Courir
La pluie glacée cingle mon visage à chacune de mes foulées.
Au travers du faisceau froid de ma lampe, compagne de mes soirées, j’entrevois des rideaux de gouttelettes argentées.
Autour tout est sombre.
La course et le halo diaphane renforcent cette impression d’une solitude bercée par la pénombre.
Il ne faut pas s’y tromper.
La course est une liberté, la nuit une alliée.
Courir ainsi dans la noirceur engourdie d’une soirée hivernale précoce,
Renvoie plus qu’à une passion, une pulsion, un sacerdoce.
Loin du cliché de la fuite effrénée de sa vie terne ou d’un quotidien usé,
Courir est la plus belle des retrouvailles, des rencontres amoureuses empreint de secret.
C’est n’attendre plus que soi, n’espérer que la solitude.

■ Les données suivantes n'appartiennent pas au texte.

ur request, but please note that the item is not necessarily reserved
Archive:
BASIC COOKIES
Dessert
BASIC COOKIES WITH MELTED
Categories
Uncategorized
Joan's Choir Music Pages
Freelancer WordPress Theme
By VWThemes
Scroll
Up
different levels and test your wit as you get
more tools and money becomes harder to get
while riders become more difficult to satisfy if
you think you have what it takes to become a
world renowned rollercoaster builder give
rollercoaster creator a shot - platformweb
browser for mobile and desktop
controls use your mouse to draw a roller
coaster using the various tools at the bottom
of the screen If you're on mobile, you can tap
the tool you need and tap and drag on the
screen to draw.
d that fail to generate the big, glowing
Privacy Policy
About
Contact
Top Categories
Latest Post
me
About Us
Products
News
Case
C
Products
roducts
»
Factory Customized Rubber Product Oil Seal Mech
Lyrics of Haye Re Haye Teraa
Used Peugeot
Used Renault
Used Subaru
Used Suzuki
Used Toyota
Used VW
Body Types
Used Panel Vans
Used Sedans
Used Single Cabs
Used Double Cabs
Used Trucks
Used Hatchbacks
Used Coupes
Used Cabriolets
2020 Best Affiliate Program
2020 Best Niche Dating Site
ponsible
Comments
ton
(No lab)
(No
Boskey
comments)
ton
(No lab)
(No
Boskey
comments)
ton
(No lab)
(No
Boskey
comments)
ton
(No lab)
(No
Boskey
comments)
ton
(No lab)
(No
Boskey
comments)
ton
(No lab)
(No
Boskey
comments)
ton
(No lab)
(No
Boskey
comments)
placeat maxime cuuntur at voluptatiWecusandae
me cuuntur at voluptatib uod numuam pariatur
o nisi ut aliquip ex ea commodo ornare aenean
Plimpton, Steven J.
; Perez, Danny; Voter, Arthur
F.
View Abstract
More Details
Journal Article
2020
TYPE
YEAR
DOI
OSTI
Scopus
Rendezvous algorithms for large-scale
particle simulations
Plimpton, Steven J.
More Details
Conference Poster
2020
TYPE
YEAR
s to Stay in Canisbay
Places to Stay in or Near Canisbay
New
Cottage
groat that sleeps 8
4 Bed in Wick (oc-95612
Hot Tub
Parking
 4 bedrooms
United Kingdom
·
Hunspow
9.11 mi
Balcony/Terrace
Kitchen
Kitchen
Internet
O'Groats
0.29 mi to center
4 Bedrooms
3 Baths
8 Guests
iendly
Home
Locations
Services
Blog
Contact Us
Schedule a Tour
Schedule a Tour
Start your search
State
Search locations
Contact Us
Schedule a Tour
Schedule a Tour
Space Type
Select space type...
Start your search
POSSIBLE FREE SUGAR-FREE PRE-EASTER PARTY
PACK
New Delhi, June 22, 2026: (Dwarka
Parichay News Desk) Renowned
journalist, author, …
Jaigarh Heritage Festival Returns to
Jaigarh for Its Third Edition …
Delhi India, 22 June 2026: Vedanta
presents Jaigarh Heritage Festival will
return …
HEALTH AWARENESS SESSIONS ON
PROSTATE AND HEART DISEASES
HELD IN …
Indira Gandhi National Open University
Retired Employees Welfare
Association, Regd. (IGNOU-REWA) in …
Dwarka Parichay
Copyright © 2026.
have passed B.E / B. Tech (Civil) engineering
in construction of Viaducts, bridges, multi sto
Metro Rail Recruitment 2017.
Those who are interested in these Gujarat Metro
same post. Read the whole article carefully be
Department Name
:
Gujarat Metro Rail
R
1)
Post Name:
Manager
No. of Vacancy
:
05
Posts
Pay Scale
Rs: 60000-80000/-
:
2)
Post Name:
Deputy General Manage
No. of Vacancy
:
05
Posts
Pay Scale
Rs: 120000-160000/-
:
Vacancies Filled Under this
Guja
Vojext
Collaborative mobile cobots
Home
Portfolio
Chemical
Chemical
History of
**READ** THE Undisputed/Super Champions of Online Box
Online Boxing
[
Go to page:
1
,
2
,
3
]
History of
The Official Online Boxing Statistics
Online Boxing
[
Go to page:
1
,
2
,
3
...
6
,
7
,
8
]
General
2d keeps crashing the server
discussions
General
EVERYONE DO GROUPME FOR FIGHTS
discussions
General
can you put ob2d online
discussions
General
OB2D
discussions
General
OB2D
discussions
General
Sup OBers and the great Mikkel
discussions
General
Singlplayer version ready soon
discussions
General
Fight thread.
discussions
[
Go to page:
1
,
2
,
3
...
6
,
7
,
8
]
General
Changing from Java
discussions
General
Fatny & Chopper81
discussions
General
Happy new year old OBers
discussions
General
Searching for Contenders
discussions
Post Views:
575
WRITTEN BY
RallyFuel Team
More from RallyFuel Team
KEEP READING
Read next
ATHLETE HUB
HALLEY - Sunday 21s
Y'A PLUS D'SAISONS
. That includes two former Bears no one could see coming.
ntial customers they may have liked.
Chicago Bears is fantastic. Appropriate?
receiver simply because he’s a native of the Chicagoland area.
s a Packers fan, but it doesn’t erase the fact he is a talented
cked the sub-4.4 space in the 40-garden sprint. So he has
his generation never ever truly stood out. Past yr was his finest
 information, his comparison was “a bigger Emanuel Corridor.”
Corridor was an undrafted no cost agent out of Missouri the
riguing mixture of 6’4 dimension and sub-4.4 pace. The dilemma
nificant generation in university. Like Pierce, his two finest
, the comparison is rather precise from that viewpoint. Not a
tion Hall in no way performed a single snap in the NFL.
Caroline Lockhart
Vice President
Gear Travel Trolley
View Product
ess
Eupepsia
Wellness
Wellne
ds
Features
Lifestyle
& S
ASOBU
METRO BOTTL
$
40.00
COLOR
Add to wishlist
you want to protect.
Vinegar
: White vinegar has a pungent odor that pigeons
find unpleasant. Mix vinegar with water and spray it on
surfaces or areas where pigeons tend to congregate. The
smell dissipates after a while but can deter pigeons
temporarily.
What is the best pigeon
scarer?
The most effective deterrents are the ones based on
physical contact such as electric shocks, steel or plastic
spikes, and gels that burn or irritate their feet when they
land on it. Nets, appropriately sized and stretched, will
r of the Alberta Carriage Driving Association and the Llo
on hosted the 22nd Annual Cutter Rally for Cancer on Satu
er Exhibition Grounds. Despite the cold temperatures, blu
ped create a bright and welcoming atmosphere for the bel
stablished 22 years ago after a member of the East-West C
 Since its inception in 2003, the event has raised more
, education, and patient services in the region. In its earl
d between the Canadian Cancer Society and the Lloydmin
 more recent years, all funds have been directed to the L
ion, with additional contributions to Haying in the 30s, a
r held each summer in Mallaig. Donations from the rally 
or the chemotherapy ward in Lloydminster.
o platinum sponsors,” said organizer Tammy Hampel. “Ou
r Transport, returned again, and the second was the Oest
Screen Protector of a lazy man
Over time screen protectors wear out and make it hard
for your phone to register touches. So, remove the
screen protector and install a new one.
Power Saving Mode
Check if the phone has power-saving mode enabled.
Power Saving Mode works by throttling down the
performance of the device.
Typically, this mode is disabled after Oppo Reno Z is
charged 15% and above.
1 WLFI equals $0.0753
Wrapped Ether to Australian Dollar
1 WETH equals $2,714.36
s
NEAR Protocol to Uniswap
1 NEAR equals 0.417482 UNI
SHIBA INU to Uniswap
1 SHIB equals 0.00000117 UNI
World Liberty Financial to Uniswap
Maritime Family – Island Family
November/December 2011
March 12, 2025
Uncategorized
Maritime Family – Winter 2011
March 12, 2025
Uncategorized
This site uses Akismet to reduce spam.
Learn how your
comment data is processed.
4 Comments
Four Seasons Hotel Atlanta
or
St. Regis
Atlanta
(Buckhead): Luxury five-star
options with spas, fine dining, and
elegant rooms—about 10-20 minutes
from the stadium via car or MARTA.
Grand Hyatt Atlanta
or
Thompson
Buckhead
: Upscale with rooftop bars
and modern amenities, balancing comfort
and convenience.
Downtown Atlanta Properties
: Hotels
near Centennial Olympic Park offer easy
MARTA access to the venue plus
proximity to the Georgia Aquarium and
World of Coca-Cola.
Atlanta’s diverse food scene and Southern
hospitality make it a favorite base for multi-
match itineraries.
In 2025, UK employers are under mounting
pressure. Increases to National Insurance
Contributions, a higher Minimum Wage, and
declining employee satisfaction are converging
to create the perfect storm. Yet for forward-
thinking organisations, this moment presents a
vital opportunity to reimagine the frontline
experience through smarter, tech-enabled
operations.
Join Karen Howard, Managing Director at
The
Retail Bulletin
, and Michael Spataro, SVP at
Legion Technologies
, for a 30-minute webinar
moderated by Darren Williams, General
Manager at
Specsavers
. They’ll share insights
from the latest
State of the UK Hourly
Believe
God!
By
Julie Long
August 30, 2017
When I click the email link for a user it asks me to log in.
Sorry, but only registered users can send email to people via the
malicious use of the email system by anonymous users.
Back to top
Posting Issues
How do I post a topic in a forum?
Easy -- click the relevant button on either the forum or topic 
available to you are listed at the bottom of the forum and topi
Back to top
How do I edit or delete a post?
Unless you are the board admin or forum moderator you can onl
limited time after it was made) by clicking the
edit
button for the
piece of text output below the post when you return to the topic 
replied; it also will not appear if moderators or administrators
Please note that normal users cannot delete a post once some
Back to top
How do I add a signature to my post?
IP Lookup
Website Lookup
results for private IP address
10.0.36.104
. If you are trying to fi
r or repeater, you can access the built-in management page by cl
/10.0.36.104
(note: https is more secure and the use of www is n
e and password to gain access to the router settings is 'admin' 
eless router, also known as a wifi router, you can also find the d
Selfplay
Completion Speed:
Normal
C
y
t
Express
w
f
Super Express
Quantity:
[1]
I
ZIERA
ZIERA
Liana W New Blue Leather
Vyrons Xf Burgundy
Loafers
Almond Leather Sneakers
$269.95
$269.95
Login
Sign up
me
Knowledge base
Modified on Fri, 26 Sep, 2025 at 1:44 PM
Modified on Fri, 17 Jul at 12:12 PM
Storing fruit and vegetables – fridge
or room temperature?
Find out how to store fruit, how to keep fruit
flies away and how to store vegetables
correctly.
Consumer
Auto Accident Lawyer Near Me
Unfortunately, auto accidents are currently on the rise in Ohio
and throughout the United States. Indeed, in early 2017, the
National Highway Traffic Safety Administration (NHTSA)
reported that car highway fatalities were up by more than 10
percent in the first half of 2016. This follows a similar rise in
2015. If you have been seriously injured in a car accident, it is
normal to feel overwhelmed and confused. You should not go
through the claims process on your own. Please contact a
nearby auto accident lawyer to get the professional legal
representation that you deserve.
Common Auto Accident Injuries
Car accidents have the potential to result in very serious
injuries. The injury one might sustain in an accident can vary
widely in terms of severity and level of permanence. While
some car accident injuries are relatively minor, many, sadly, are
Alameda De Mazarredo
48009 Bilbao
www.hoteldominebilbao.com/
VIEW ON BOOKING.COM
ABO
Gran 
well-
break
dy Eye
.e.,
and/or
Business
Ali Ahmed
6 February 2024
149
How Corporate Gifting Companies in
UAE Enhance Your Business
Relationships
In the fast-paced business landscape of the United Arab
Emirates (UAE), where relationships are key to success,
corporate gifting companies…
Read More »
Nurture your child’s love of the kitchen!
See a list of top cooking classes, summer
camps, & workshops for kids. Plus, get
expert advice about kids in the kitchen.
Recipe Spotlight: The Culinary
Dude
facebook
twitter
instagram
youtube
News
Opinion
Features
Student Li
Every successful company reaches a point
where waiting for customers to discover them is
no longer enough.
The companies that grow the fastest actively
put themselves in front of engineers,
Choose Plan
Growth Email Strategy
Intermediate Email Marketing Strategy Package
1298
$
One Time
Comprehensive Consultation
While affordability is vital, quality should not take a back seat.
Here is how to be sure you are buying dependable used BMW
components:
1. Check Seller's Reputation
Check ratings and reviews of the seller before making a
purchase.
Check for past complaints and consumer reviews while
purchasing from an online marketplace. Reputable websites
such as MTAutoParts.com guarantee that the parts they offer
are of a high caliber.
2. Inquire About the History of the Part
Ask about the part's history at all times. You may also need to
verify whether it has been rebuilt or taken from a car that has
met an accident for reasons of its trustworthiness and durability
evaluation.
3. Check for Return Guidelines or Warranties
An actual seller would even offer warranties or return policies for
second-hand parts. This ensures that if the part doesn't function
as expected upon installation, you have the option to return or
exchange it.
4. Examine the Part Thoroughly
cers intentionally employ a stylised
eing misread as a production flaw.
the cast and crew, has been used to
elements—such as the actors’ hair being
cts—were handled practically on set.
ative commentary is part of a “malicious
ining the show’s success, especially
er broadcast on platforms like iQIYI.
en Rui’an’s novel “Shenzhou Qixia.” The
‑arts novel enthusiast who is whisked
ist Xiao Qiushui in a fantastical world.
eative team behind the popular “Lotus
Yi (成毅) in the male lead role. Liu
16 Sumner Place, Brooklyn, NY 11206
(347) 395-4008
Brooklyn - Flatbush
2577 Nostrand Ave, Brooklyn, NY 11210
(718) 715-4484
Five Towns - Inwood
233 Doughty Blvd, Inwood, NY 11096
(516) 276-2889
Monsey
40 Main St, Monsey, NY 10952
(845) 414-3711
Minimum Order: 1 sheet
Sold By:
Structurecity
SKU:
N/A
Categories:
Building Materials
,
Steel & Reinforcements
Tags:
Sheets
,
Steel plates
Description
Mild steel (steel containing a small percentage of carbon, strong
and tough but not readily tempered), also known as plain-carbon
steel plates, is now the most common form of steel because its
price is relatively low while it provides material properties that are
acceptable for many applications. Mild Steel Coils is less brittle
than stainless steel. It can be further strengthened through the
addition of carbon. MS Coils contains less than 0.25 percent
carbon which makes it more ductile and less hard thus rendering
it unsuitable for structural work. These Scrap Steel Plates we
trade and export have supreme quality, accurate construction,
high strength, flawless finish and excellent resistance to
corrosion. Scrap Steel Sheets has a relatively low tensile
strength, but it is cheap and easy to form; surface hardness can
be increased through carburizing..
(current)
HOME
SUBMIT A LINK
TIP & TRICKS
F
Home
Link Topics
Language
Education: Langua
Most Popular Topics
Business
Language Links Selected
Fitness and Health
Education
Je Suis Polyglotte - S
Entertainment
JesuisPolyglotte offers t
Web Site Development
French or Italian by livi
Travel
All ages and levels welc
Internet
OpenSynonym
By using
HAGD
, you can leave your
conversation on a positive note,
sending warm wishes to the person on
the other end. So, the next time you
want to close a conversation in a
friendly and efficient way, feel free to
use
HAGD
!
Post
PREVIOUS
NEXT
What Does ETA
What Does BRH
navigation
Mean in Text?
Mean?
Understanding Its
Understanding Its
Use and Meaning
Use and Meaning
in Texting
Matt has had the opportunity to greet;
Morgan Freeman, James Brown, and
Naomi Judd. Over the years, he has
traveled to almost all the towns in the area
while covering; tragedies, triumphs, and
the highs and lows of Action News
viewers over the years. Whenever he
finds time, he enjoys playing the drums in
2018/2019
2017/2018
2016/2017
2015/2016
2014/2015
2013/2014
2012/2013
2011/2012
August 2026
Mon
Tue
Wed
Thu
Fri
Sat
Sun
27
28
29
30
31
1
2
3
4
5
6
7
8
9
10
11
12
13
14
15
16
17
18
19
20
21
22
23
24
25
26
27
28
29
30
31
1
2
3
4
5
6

Pas celle teintée de tristesse, subie ou accompagnant le malheur ou l’hébétude.
Non, celle désirée, recherchée, qu’on cueille avec avidité et qu’on ne souhaite partager pour rien au monde.
Celle qui évade et ouvre l’esprit dont les idées sont enfin libres d’irradier comme une onde.
Les claquements de mes chaussures sur l’asphalte à chacun de mes pas,
Sont comme des métronomes asynchrones dont la cadence régulière entre en résonnance au plus profond de moi.
C’est seulement alors, c’est seulement lorsque mes pas, mon souffle et le battement de mon sang,
Lorsque tous ces signes convergent en ce point, que mon esprit se libère et s’étend.
Les kilomètres que je parcourent alors, enfin, me rapprochent inexorablement de moi.